Pedestrians pass a wall with election posters in Antananarivo, Madagascar, Nov. 6, 2018 on the eve of elections in the Indian Island nation.
Pedestrians pass a wall with election posters in Antananarivo, Madagascar, Nov. 6, 2018 on the eve of elections in the Indian Island nation.

Voters in Madagascar are casting their ballots in a presidential runoff election between two former presidents and bitter rivals.

Andry Rajoelina and Marc Ravalomanana were the top two vote-getters in November's first round of voting, with Rajoelina receiving 39 percent and Ravalomanana winning 35 percent. President Hery Rajaonarimampianina finished well behind his predecessors in the November vote.

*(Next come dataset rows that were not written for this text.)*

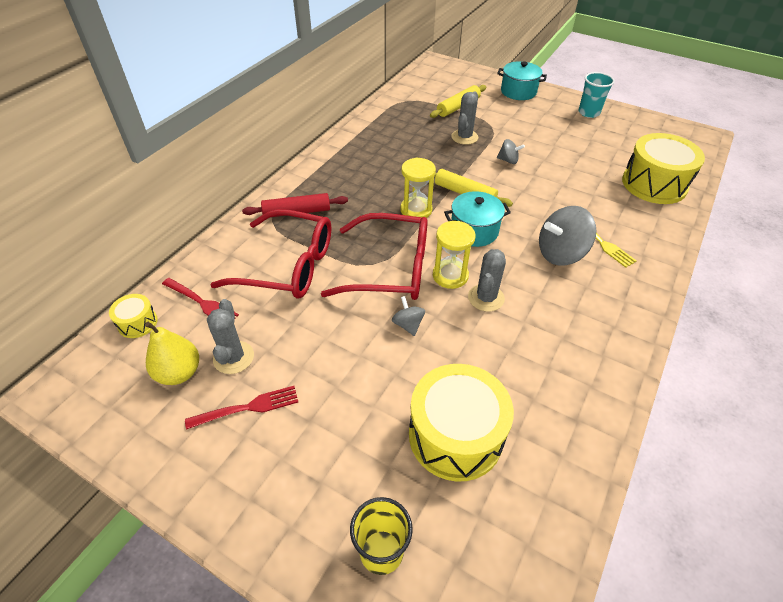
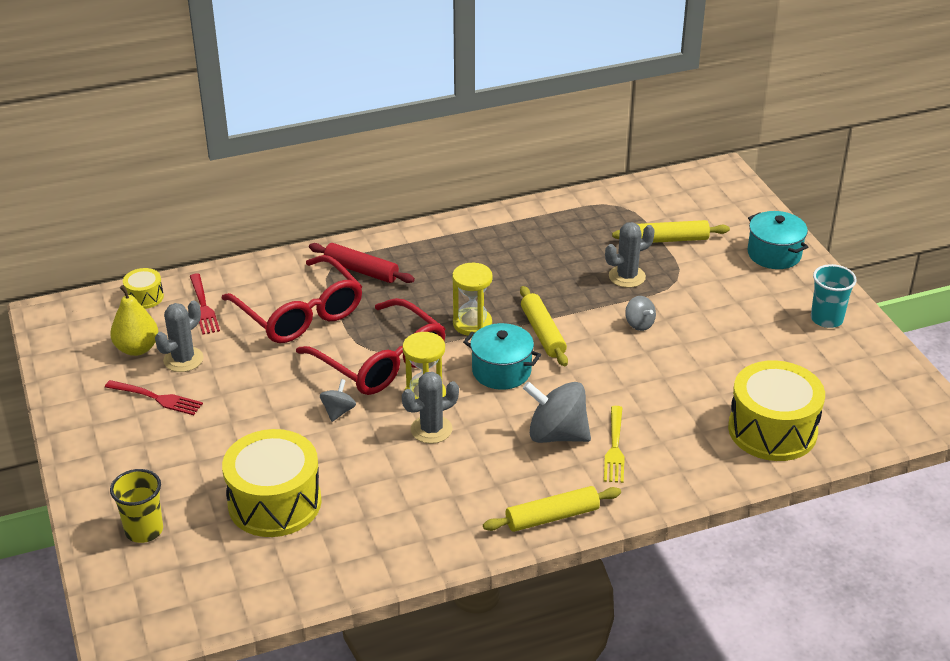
camera: 40 degrees right, 10 degrees down
(635, 311) = (552, 517): none -> yellow rolling pin

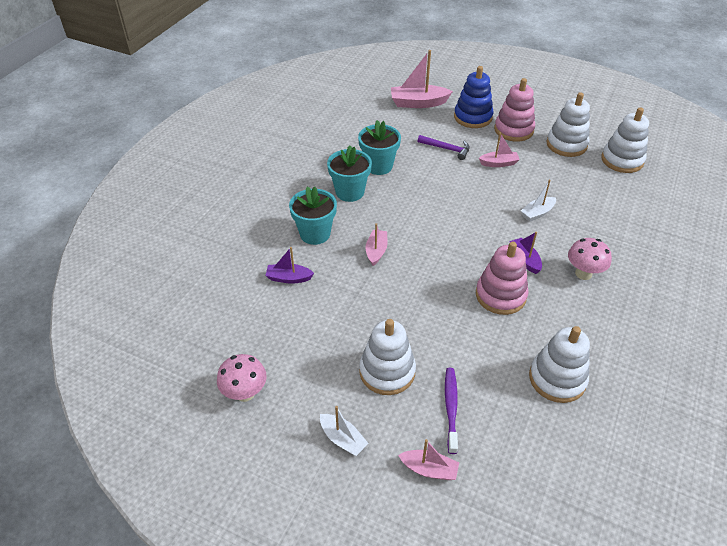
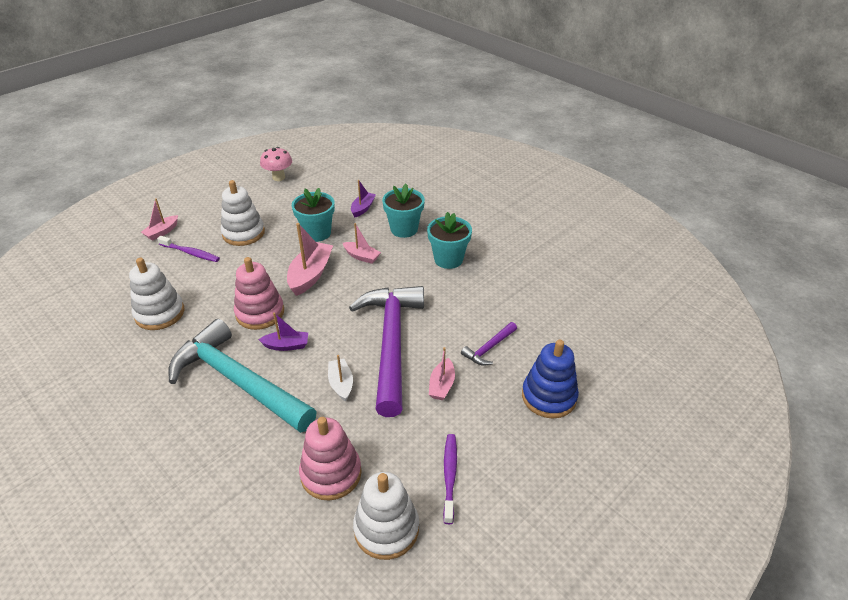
camera: 110 degrees right, 5 degrees down
(343, 439) = (214, 205): white boat -> none
(379, 166) = (480, 287): turquoise flower pot -> turquoise flower pot (317, 233)
(418, 103) = (597, 353): pink boat -> pink boat (310, 275)
(478, 199) = (391, 344): none -> purple hammer
(513, 130) = (505, 429): pink stacking toy -> pink stacking toy (331, 473)
(566, 145) = (449, 476): white stacking toy -> purple toothbrush
(583, 273) = (238, 382): pink mushroom -> turquoise hammer

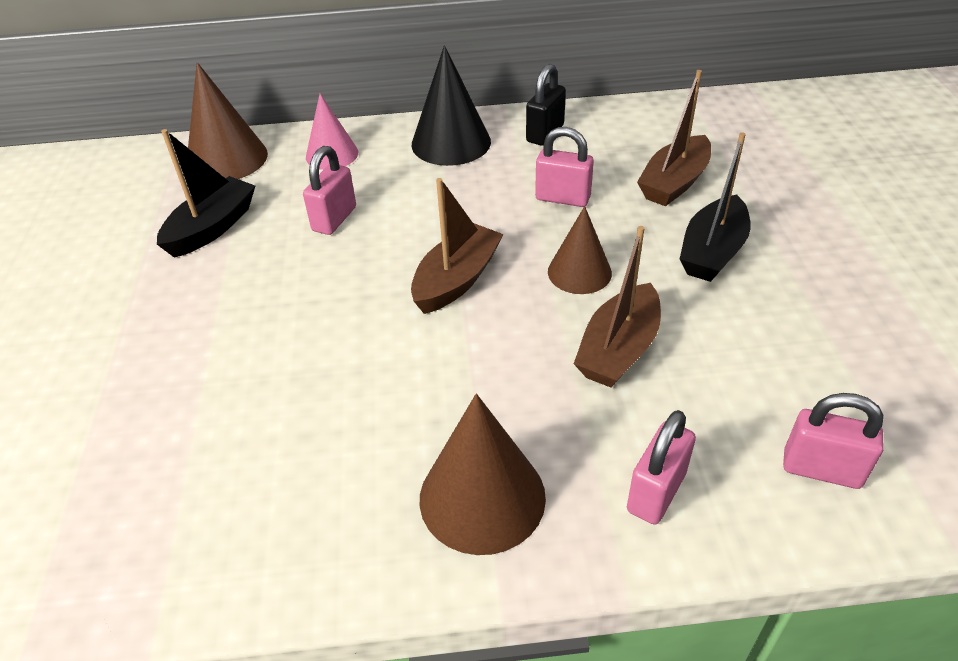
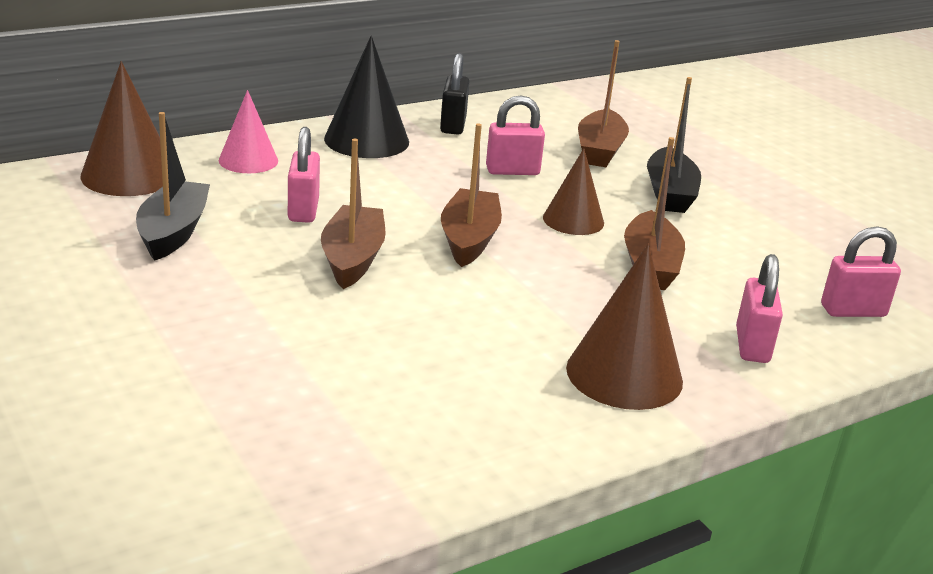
camera: 30 degrees left, 15 degrees down
(333, 285) = (352, 259): none -> brown boat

Ravalomanana was president of the Indian Ocean island nation from 2002 to 2009, until he was forced out of office in violent street protests led by Rajoelina, who was then serving as mayor of the capital, Antananarivo. Rajoelina was installed by the army and ruled until 2014.

Madagascar is renowned for its biodiversity, its vanilla crops, and its stunning beaches - but also for its crushing poverty, recurrence of bubonic plague, and frequent, devastating cyclones. The World Bank says more than two thirds of the former French colony's citizens live in extreme poverty.